Ausgabe Juni 2022

»Wir sind das Volk«: Die Staatsphobie der Querdenker

Demonstration von »Montagsspaziergängen« und »Querdenkern« in der Kölner Innenstadt, 11.4.2022 (IMAGO / Panama Pictures)

Bild: Demonstration von »Montagsspaziergängen« und »Querdenkern« in der Kölner Innenstadt, 11.4.2022 (IMAGO / Panama Pictures)

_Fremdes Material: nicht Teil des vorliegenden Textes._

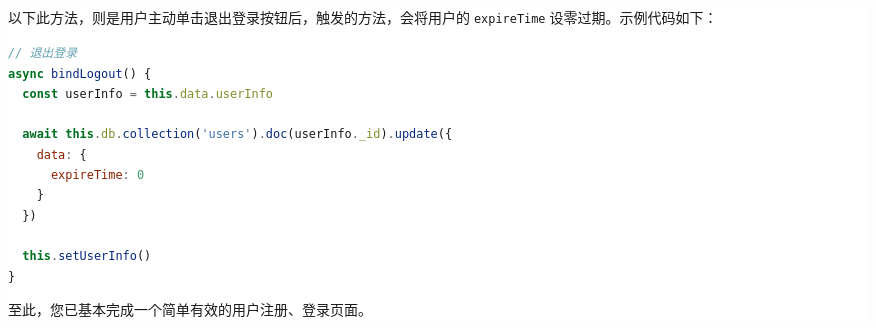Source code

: 以下此方法，则是用户主动单击退出登录按钮后，触发的方法，会将用户的 `expireTime` 设零过期。示例代码如下：
```js
// 退出登录
async bindLogout() {
  const userInfo = this.data.userInfo

  await this.db.collection('users').doc(userInfo._id).update({
    data: {
      expireTime: 0
    }
  })

  this.setUserInfo()
}
```

至此，您已基本完成一个简单有效的用户注册、登录页面。
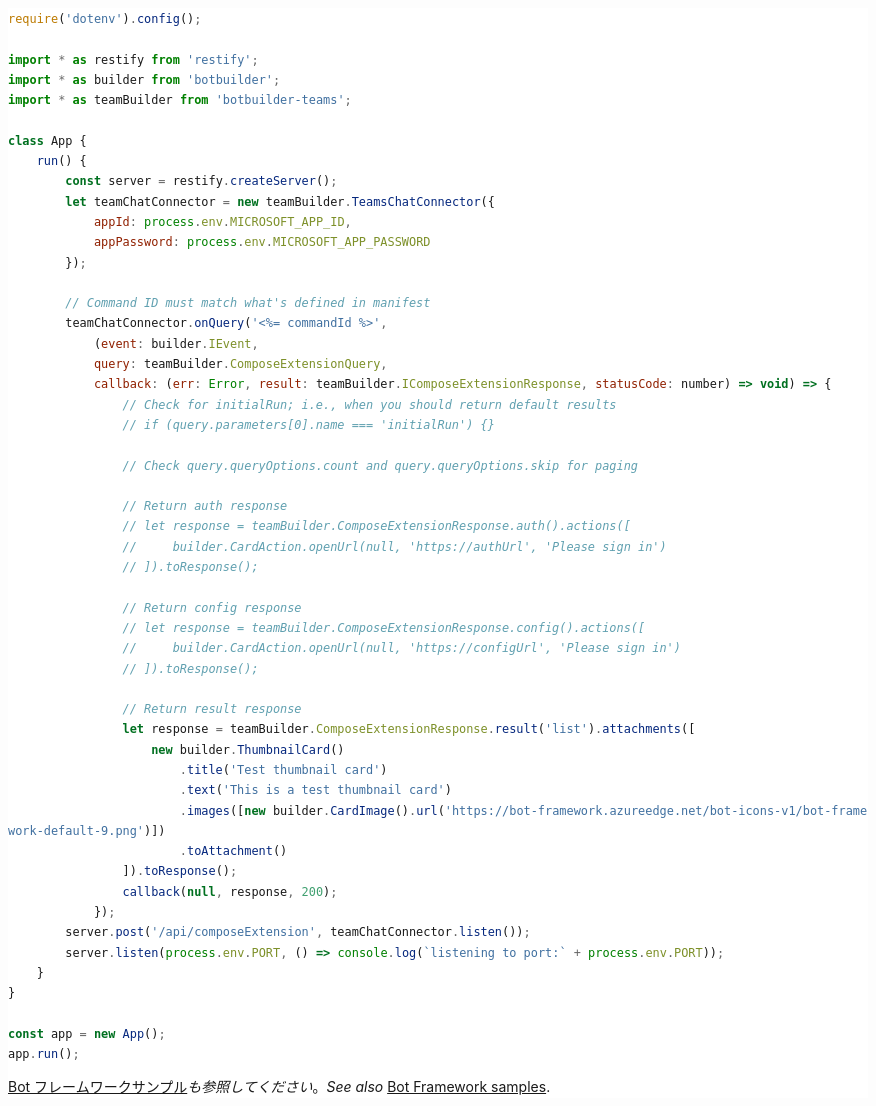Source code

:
 ```javascript
require('dotenv').config();

import * as restify from 'restify';
import * as builder from 'botbuilder';
import * as teamBuilder from 'botbuilder-teams';

class App {
    run() {
        const server = restify.createServer();
        let teamChatConnector = new teamBuilder.TeamsChatConnector({
            appId: process.env.MICROSOFT_APP_ID,
            appPassword: process.env.MICROSOFT_APP_PASSWORD
        });

        // Command ID must match what's defined in manifest
        teamChatConnector.onQuery('<%= commandId %>',
            (event: builder.IEvent,
            query: teamBuilder.ComposeExtensionQuery,
            callback: (err: Error, result: teamBuilder.IComposeExtensionResponse, statusCode: number) => void) => {
                // Check for initialRun; i.e., when you should return default results
                // if (query.parameters[0].name === 'initialRun') {}

                // Check query.queryOptions.count and query.queryOptions.skip for paging

                // Return auth response
                // let response = teamBuilder.ComposeExtensionResponse.auth().actions([
                //     builder.CardAction.openUrl(null, 'https://authUrl', 'Please sign in')
                // ]).toResponse();

                // Return config response
                // let response = teamBuilder.ComposeExtensionResponse.config().actions([
                //     builder.CardAction.openUrl(null, 'https://configUrl', 'Please sign in')
                // ]).toResponse();

                // Return result response
                let response = teamBuilder.ComposeExtensionResponse.result('list').attachments([
                    new builder.ThumbnailCard()
                        .title('Test thumbnail card')
                        .text('This is a test thumbnail card')
                        .images([new builder.CardImage().url('https://bot-framework.azureedge.net/bot-icons-v1/bot-framework-default-9.png')])
                        .toAttachment()
                ]).toResponse();
                callback(null, response, 200);
            });
        server.post('/api/composeExtension', teamChatConnector.listen());
        server.listen(process.env.PORT, () => console.log(`listening to port:` + process.env.PORT));
    }
}

const app = new App();
app.run();
```
<span data-ttu-id="3ce5d-273">[Bot フレームワークサンプル](https://github.com/Microsoft/BotBuilder-Samples/blob/master/README.md)*も参照してください*。</span><span class="sxs-lookup"><span data-stu-id="3ce5d-273">*See also* [Bot Framework samples](https://github.com/Microsoft/BotBuilder-Samples/blob/master/README.md).</span></span>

Während Putins Krieg die Welt in Atem hält, droht die Corona-Pandemie in Vergessenheit zu geraten – samt ihrer Folgen. Laut Bundeskriminalamt stieg die politisch motivierte Kriminalität 2021 um 23 Prozent; über 20 000 Straftaten entstammen der Querdenker-Bewegung. Ihre angeblich demokratische Legitimation firmiert zumeist unter »Wir sind das Volk« und steht damit nicht nur für die Instrumentalisierung der Losung der DDR-Opposition von 1989, sondern nach Ansicht des Philosophen Josef Früchtl auch in einer fatalen ideengeschichtlichen Tradition.

Die Parole „Wir sind das Volk“ hat – im doppelten Sinn – Geschichte gemacht. Sie hat das historische Geschehen vorangetrieben und ist darüber selbst historisch geworden. Besonders eindrucksvoll konnte man sie im Herbst 1989 vernehmen, als Tausende von Menschen in der damaligen DDR – in Leipzig waren es einen Monat vor dem Mauerfall mehr als hunderttausend – auf die Straße gingen, um gegen die freiheitsunterdrückende Politik ihres Staates zu protestieren. Es war dies ein demonstrativer Akt von Opposition und gewaltloser Rebellion gegenüber einem Staatsapparat, der über ein totalitäres Netz von Überwachung und Repression verfügte. Aber dieses Netz verfing nicht mehr. Das staatssozialistische Gebilde kollabierte.

Mittlerweile hat sich der politische Kontext wesentlich verändert. Die Parole hallt nun mit einer rechtspopulistischen Drehung durch die deutschen Lande.